Densho Digital Archive
Manzanar National Historic Site Collection
Title: Margaret Saito Interview
Narrator: Margaret Saito
Interviewer: Kirk Peterson
Location: Sacramento, California
Date: December 17, 2009
Densho ID: denshovh-smargaret_2-01-0002

<Begin Segment 2>

KP: So when did your father move from Monrovia to El Centro?

MS: Oh, probably... they got married maybe 1932. And then, well, I guess that's when he was on his own. I'm really not sure because... yeah, I really don't know. But I know I was a baby in El Centro and I do remember family friends even though I was little. We stayed there -- I don't know, we were in La Puente when my sister -- we were both born in El Centro but when we were young we moved to La Puente. And that was closer to where his family, the rest of his family were.

KP: What is your sister's name?

MS: Frances, and it's Frances Misao Lee.

KP: And where was she? She was born in El Centro?

MS: Yes.

KP: What year?

MS: She was born in 1934. So she just had her 75th birthday.

KP: So what do you remember about El Centro? What was your father doing?

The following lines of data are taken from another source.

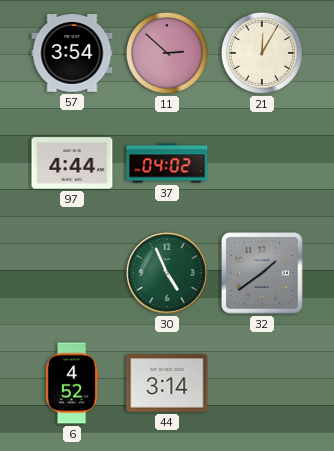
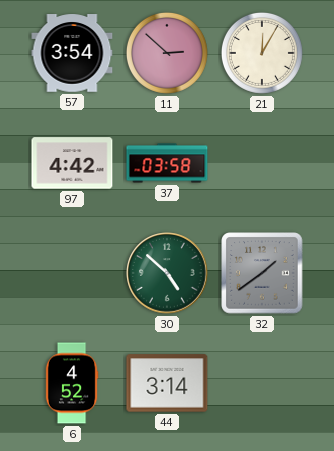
97: 4:44 -> 4:42
37: 04:02 -> 03:58
30: 4:56 -> 4:52
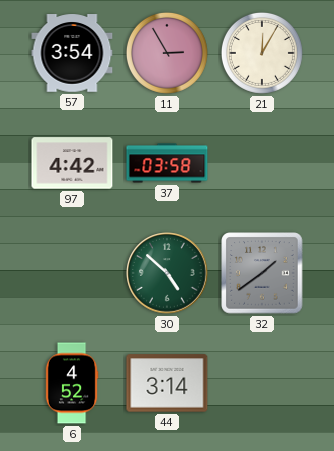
11: 2:52 -> 2:55
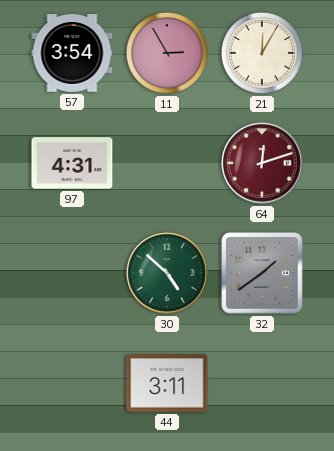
97: 4:42 -> 4:31
37: 03:58 -> none
64: none -> 12:12
6: 4:52 -> none
44: 3:14 -> 3:11
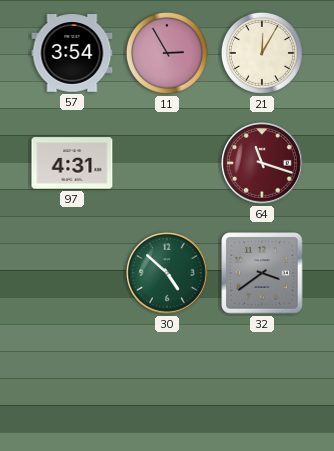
64: 12:12 -> 11:18
32: 1:39 -> 3:39
44: 3:11 -> none
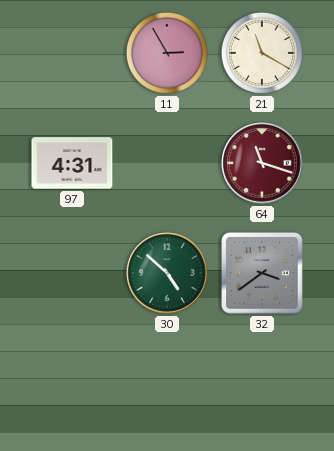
57: 3:54 -> none
21: 12:05 -> 11:20
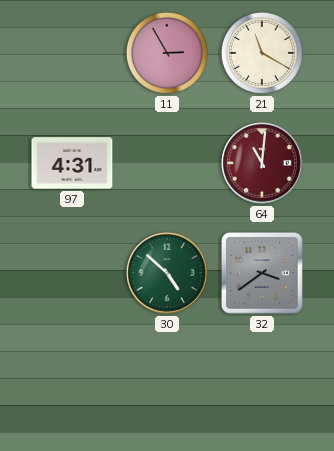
64: 11:18 -> 11:01
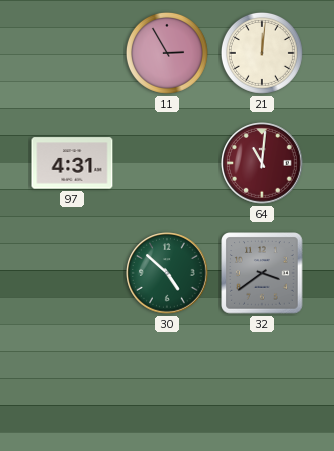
21: 11:20 -> 12:01
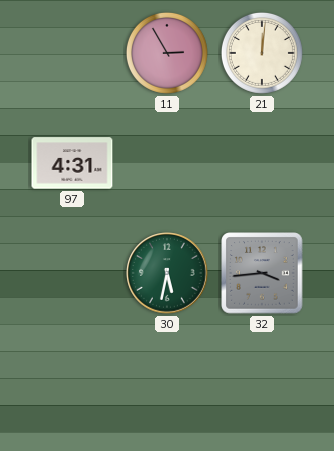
64: 11:01 -> none
30: 4:52 -> 5:32
32: 3:39 -> 3:44
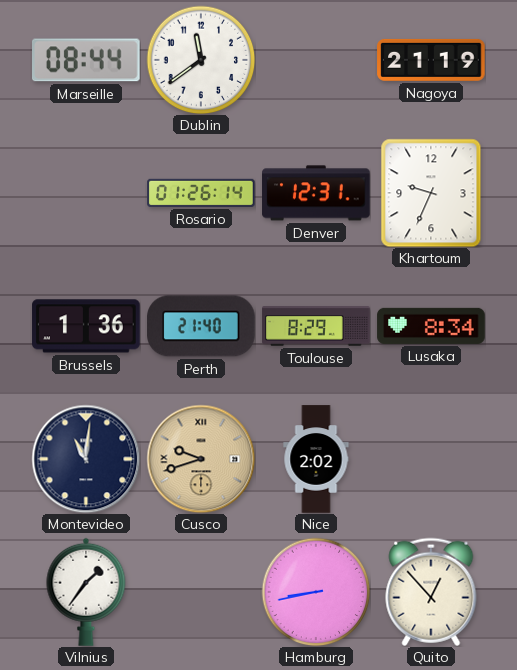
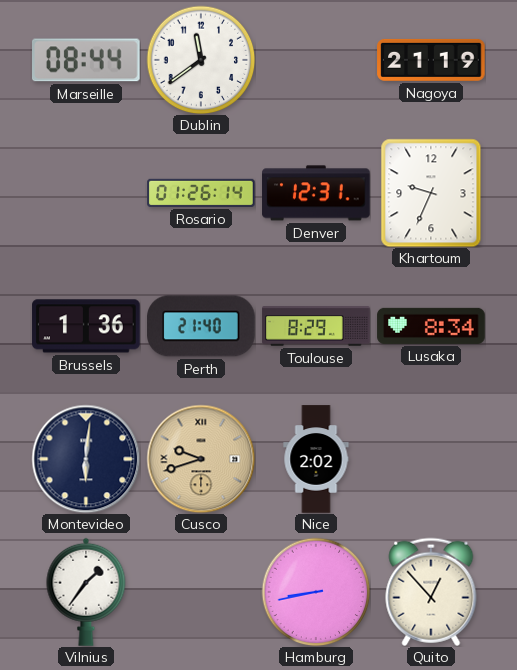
Montevideo: 11:01 -> 6:01
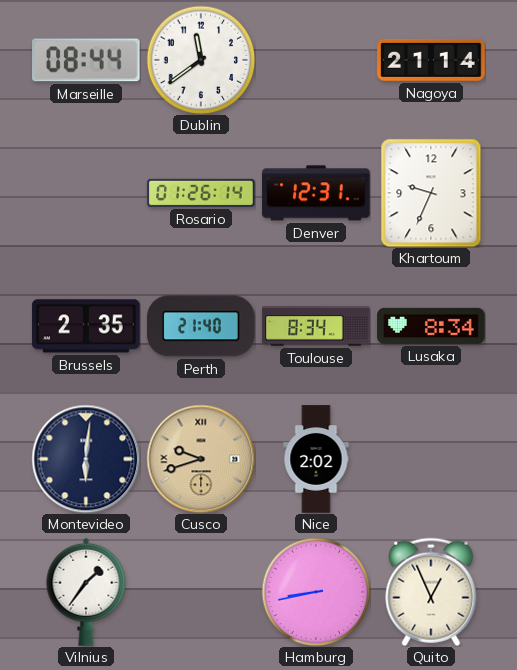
Nagoya: 21:19 -> 21:14
Brussels: 1:36 -> 2:35
Toulouse: 8:29 -> 8:34
Quito: 12:53 -> 12:56
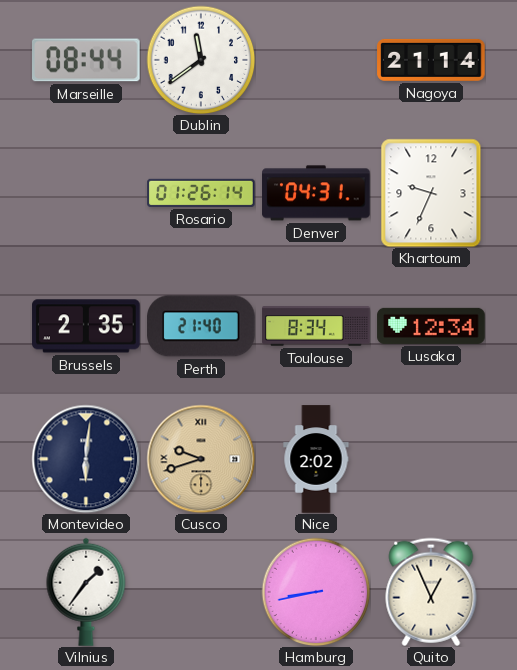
Denver: 12:31 -> 04:31
Lusaka: 8:34 -> 12:34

MS: He was farming. And there were other Japanese families farming there, too. The only family that I know from the early days was the Kitamura family. And then they eventually went back to Monrovia, too. And I haven't kept in touch but some of them are still there. I know that son took me deep sea fishing one time, off of San Pedro. I just got -- my cousin Helen and I, the one in the picture -- we went deep sea fishing and I got so sick. So I was about maybe fifteen or something like that. But I'll never forget how seasickness is or could be. It was just awful. But it was nice that he even took us but...

KP: Do you remember anything about El Centro? You were pretty young.

MS: I was young. I think it just... it was hot and that's about... and it wasn't very... I don't remember lots of trees and things like that. It just seemed dry and hot. That's about it.

KP: I think that's pretty accurate memory.

MS: Okay, yeah. It probably still is but it has grown a lot because my niece did, when she started with the Department of Youth Authority she started there at El Centro, so she knows how it is.

KP: So then your family moved to...

MS: La Puente. And that's where we were until we were interned.

KP: What do you remember? What's your earliest memories of La Puente?

MS: Well, I remember going, my father enrolled me in first grade when I was five. I should have gone to kindergarten but I don't know. I was in first grade. And I was in the segregated school in La Puente. It was for Mexicans. I don't remember any African Amer... I don't think there were any African Americans in La Puente but there were lots of Mexicans.